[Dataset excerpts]
▬▬▬▬▬▬▬▬▬▬

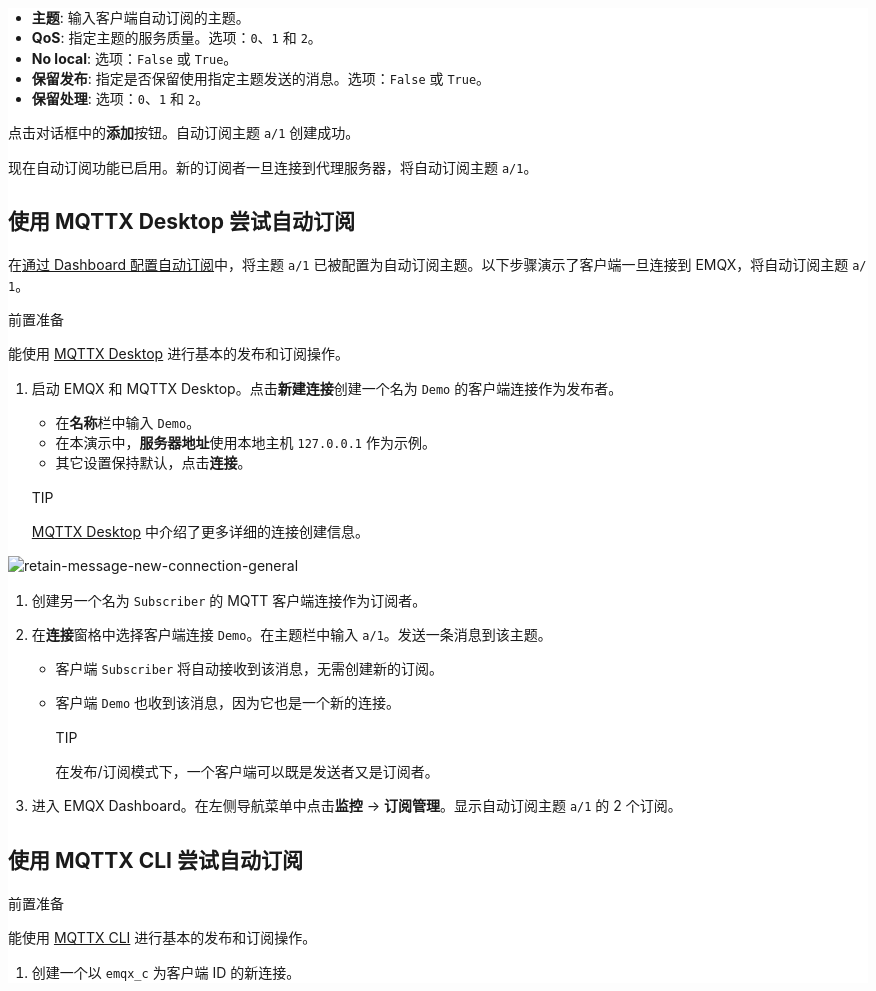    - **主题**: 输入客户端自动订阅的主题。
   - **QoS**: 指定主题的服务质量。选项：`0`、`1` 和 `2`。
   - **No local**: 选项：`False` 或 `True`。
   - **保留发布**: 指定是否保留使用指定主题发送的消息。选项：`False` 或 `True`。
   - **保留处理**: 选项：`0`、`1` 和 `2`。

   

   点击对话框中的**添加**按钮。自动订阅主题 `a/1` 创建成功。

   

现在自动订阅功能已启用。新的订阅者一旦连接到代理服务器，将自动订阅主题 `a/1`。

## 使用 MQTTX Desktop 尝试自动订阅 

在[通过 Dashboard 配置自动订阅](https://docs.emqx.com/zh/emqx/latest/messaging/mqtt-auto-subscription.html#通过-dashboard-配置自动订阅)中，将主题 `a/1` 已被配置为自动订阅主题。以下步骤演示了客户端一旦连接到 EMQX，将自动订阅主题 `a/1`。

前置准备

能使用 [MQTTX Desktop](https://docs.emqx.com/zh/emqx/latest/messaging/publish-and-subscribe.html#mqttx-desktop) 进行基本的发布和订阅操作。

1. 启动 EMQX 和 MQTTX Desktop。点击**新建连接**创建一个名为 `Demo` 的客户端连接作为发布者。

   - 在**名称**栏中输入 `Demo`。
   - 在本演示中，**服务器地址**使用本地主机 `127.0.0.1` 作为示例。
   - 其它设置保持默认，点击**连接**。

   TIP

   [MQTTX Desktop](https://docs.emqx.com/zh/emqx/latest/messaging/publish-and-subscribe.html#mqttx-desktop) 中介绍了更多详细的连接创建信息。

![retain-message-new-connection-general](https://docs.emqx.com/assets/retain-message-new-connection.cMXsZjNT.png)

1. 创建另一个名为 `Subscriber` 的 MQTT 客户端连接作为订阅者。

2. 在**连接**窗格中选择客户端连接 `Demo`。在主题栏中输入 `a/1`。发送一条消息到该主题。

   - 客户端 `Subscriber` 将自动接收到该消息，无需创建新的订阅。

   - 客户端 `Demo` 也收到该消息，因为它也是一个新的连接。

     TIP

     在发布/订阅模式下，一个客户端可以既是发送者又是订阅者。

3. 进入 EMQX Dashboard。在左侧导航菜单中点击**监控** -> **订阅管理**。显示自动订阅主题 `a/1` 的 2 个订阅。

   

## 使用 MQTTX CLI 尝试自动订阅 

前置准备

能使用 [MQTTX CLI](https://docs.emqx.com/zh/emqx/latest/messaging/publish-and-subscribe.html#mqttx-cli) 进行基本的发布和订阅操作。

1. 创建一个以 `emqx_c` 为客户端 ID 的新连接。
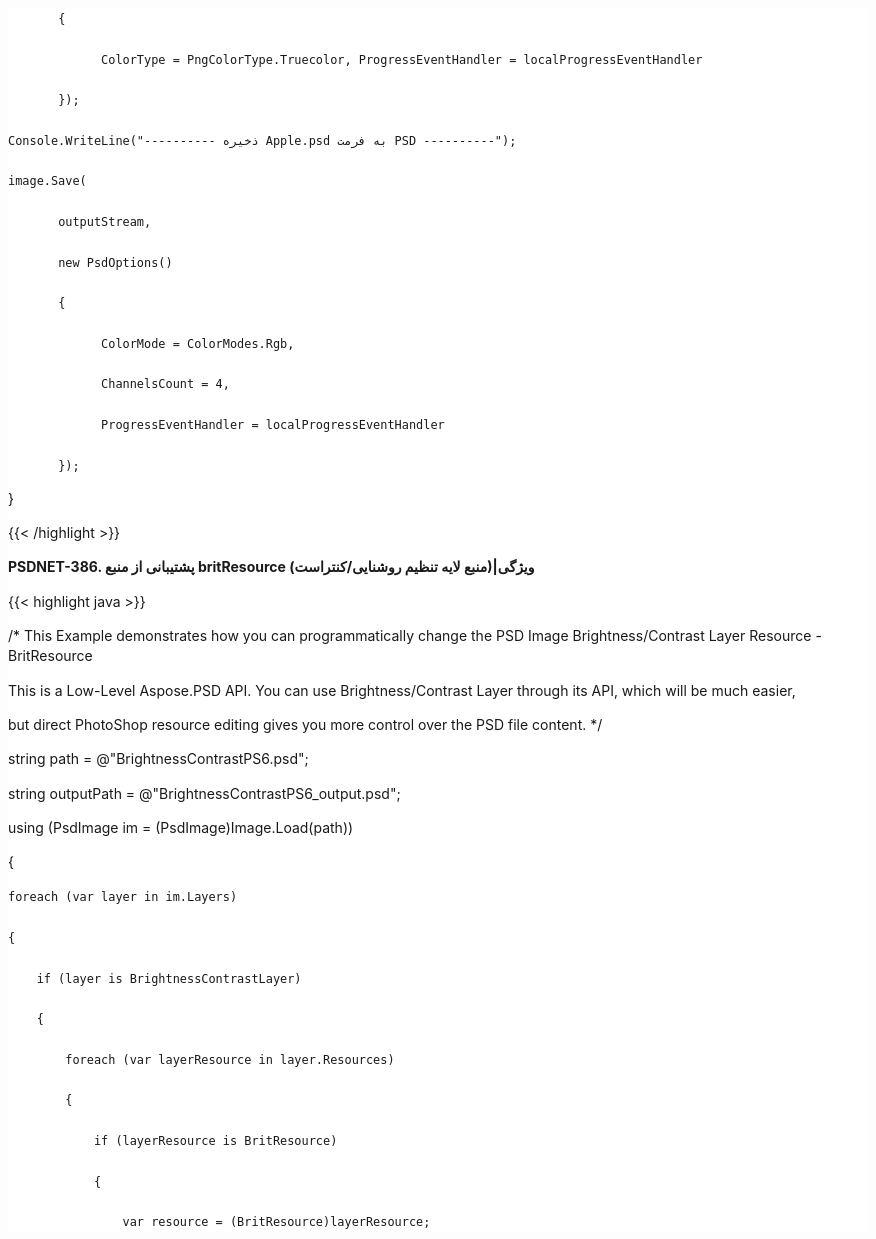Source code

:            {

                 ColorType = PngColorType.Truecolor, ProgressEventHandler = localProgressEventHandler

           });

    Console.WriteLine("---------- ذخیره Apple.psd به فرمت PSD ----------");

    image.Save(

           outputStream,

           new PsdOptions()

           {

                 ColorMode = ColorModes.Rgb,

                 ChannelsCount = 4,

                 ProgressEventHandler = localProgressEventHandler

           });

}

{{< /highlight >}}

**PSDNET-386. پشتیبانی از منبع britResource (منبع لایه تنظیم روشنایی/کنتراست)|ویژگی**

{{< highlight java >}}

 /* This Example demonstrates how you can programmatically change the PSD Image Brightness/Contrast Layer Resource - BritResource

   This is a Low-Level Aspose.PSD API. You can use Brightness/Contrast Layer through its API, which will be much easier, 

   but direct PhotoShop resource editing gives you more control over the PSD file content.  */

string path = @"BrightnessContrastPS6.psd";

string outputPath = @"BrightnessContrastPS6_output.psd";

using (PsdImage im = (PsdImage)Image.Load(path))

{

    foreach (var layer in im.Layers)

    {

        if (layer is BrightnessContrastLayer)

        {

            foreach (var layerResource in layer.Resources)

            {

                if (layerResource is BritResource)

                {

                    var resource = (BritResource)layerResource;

▬▬▬▬▬▬▬▬▬▬

WHAT YOU ARE ASKED TO DO: Show every line of the records above that contains the string "尝试自动订阅", copying each such line in full.

RESPONSE TO THIS TASK:
## 使用 MQTTX Desktop 尝试自动订阅 
## 使用 MQTTX CLI 尝试自动订阅 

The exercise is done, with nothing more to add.